=== Section Start ===

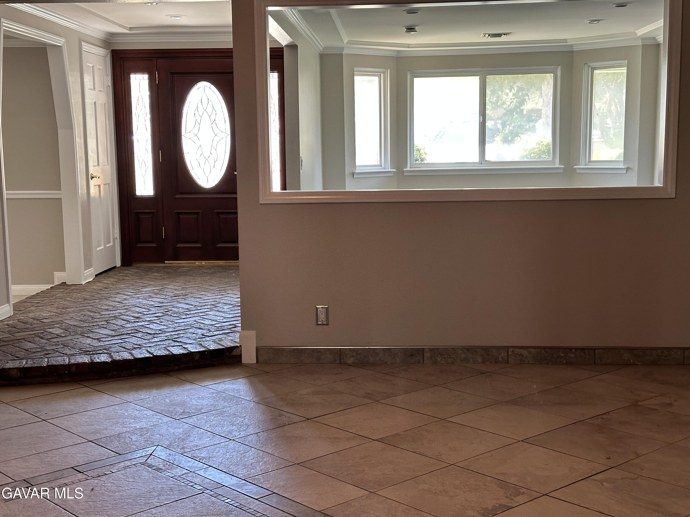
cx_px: 345
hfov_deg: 39.7
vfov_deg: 30.3
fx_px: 957
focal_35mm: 48
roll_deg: +0.9
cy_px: 258
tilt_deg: -7.6
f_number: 1.78
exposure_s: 1/60
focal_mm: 6.86
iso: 200
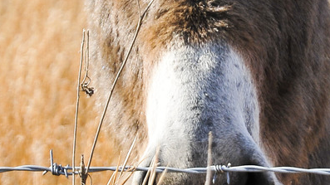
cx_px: 204
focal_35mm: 298
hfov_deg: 7.2
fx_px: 2607
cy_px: 19
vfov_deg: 4.1
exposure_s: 1/500
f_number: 8
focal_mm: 50
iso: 250
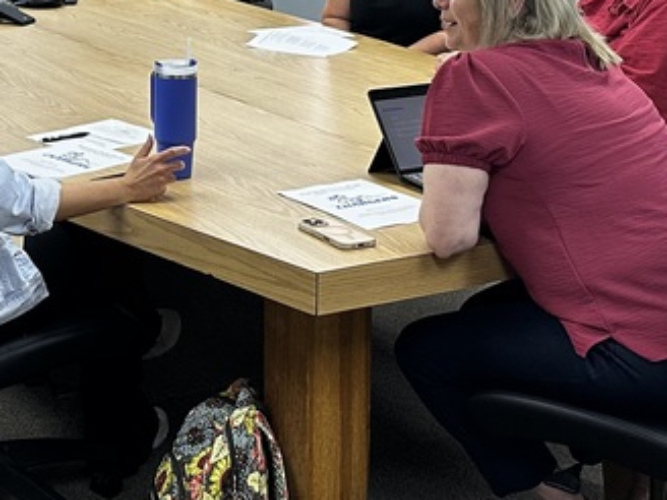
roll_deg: -0.3
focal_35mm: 75
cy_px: 2
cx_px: 77
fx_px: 1445
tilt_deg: -8.7
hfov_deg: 25.3
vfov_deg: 19.1
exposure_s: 1/120
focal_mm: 6.86
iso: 200
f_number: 1.78
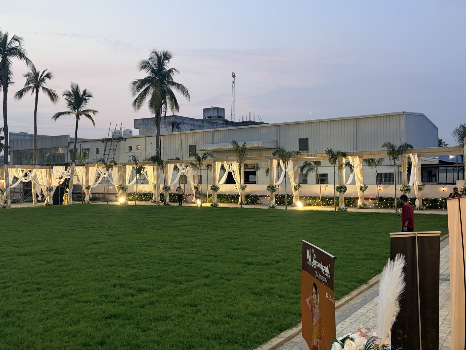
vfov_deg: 42.9
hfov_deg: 55.3
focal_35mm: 33
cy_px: 152
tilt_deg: +3.4
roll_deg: +2.0
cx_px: 212
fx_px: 444
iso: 64
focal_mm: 5.96
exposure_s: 1/50
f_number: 1.6
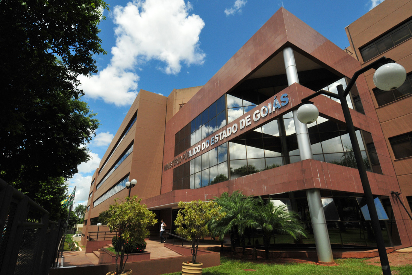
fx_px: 206
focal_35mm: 18
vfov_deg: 67.4
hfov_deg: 90.0
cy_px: 138
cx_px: 206
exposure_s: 1/640
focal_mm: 12
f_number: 13
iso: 640
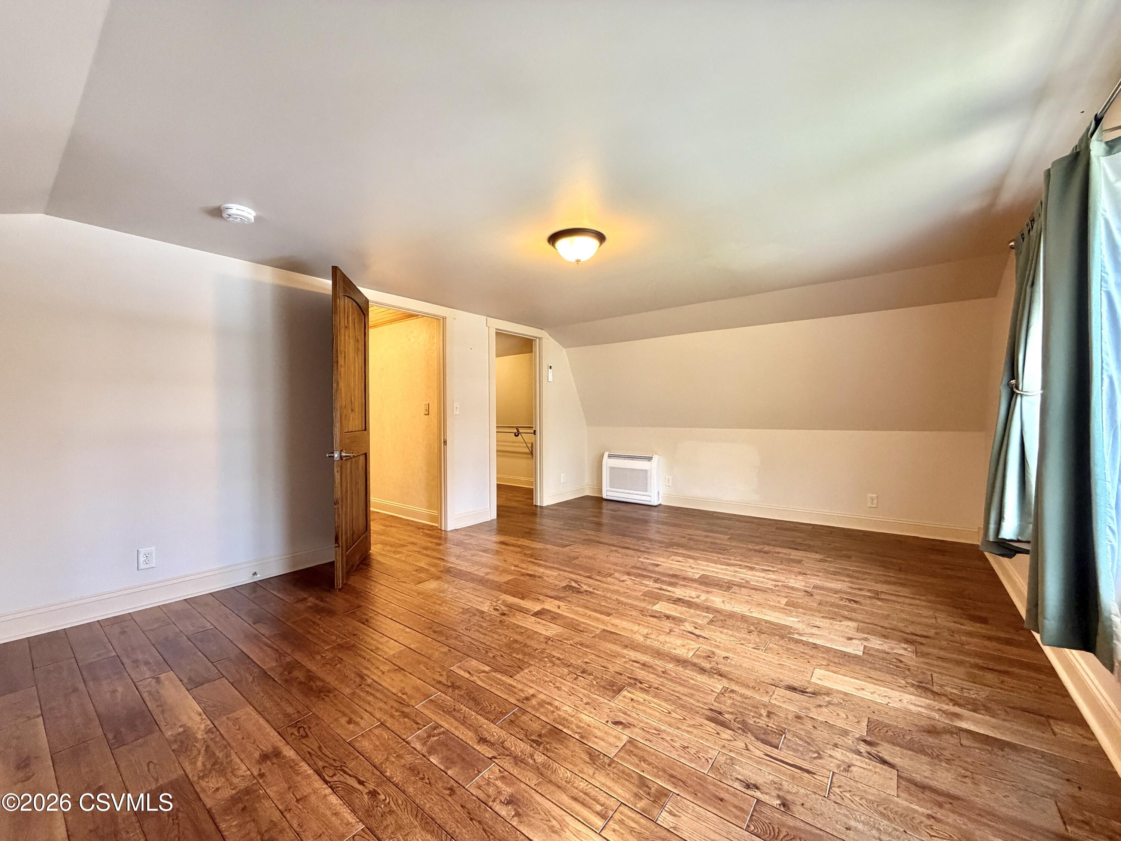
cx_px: 560
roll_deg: +0.5
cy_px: 420
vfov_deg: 85.7
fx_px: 453
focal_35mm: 14
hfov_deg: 102.1
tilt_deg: -0.5
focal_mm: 2.22
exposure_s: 1/60
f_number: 2.2
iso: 320
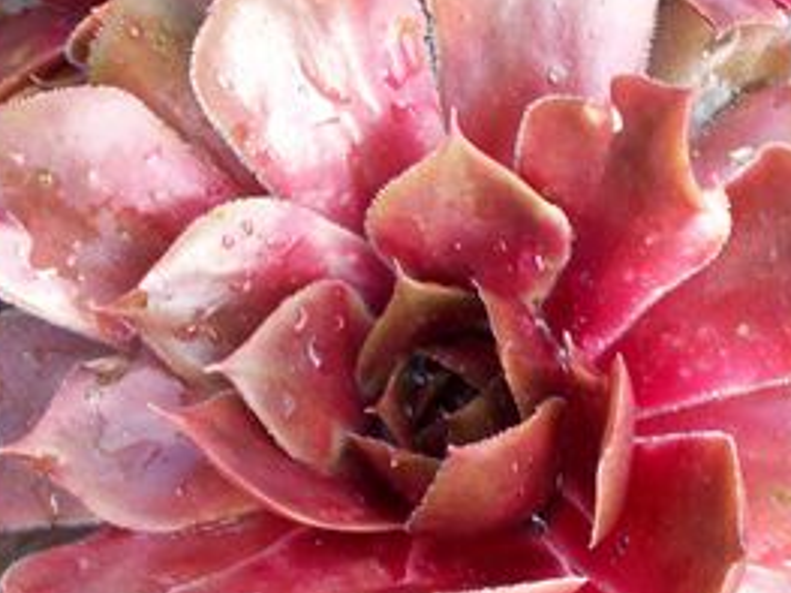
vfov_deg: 12.7
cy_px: 319
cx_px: 472
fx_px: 2672
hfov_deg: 16.8
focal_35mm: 117
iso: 136
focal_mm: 11.6
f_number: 3.8
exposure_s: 1/97.2
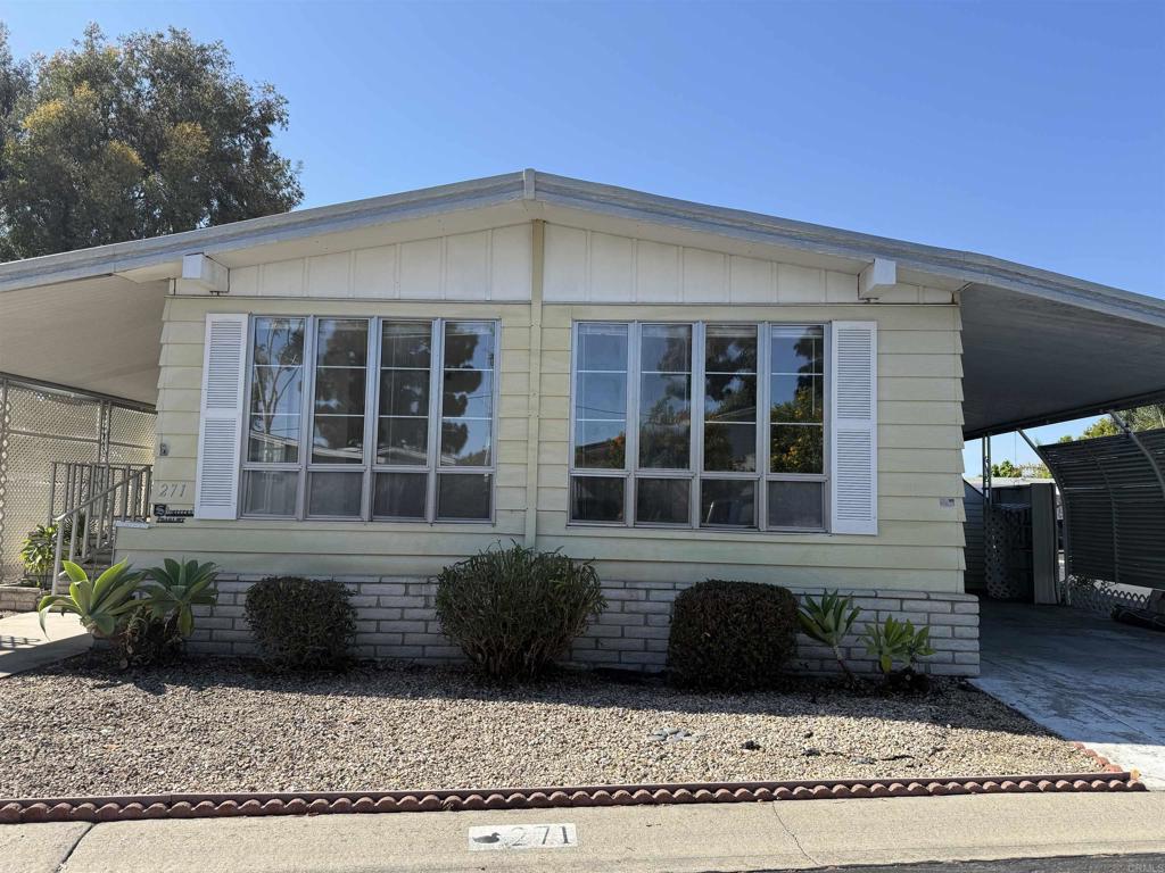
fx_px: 808
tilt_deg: +5.7
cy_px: 436
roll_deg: -2.0
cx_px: 582
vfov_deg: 56.8
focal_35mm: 24
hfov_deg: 71.6
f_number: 1.78
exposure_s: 1/2703
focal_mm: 6.76
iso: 80
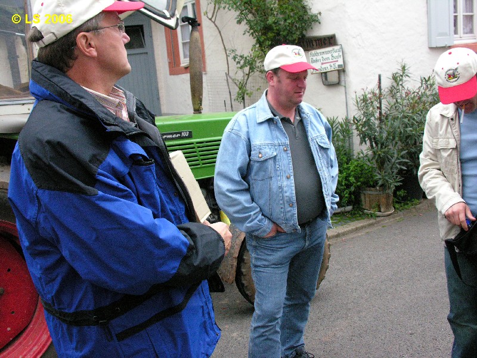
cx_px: 238
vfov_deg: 40.7
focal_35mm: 35
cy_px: 179
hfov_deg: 52.6
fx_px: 482
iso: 400
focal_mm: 8.9
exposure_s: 1/128
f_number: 4.5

=== Section End ===

DIRECTIONS FOR THIS TASK:
Drop every picture and repeat the rest of the entries exactly.

RESULT BELOW:
cx_px: 345
hfov_deg: 39.7
vfov_deg: 30.3
fx_px: 957
focal_35mm: 48
roll_deg: +0.9
cy_px: 258
tilt_deg: -7.6
f_number: 1.78
exposure_s: 1/60
focal_mm: 6.86
iso: 200
cx_px: 204
focal_35mm: 298
hfov_deg: 7.2
fx_px: 2607
cy_px: 19
vfov_deg: 4.1
exposure_s: 1/500
f_number: 8
focal_mm: 50
iso: 250
roll_deg: -0.3
focal_35mm: 75
cy_px: 2
cx_px: 77
fx_px: 1445
tilt_deg: -8.7
hfov_deg: 25.3
vfov_deg: 19.1
exposure_s: 1/120
focal_mm: 6.86
iso: 200
f_number: 1.78
vfov_deg: 42.9
hfov_deg: 55.3
focal_35mm: 33
cy_px: 152
tilt_deg: +3.4
roll_deg: +2.0
cx_px: 212
fx_px: 444
iso: 64
focal_mm: 5.96
exposure_s: 1/50
f_number: 1.6
fx_px: 206
focal_35mm: 18
vfov_deg: 67.4
hfov_deg: 90.0
cy_px: 138
cx_px: 206
exposure_s: 1/640
focal_mm: 12
f_number: 13
iso: 640
cx_px: 560
roll_deg: +0.5
cy_px: 420
vfov_deg: 85.7
fx_px: 453
focal_35mm: 14
hfov_deg: 102.1
tilt_deg: -0.5
focal_mm: 2.22
exposure_s: 1/60
f_number: 2.2
iso: 320
vfov_deg: 12.7
cy_px: 319
cx_px: 472
fx_px: 2672
hfov_deg: 16.8
focal_35mm: 117
iso: 136
focal_mm: 11.6
f_number: 3.8
exposure_s: 1/97.2
fx_px: 808
tilt_deg: +5.7
cy_px: 436
roll_deg: -2.0
cx_px: 582
vfov_deg: 56.8
focal_35mm: 24
hfov_deg: 71.6
f_number: 1.78
exposure_s: 1/2703
focal_mm: 6.76
iso: 80
cx_px: 238
vfov_deg: 40.7
focal_35mm: 35
cy_px: 179
hfov_deg: 52.6
fx_px: 482
iso: 400
focal_mm: 8.9
exposure_s: 1/128
f_number: 4.5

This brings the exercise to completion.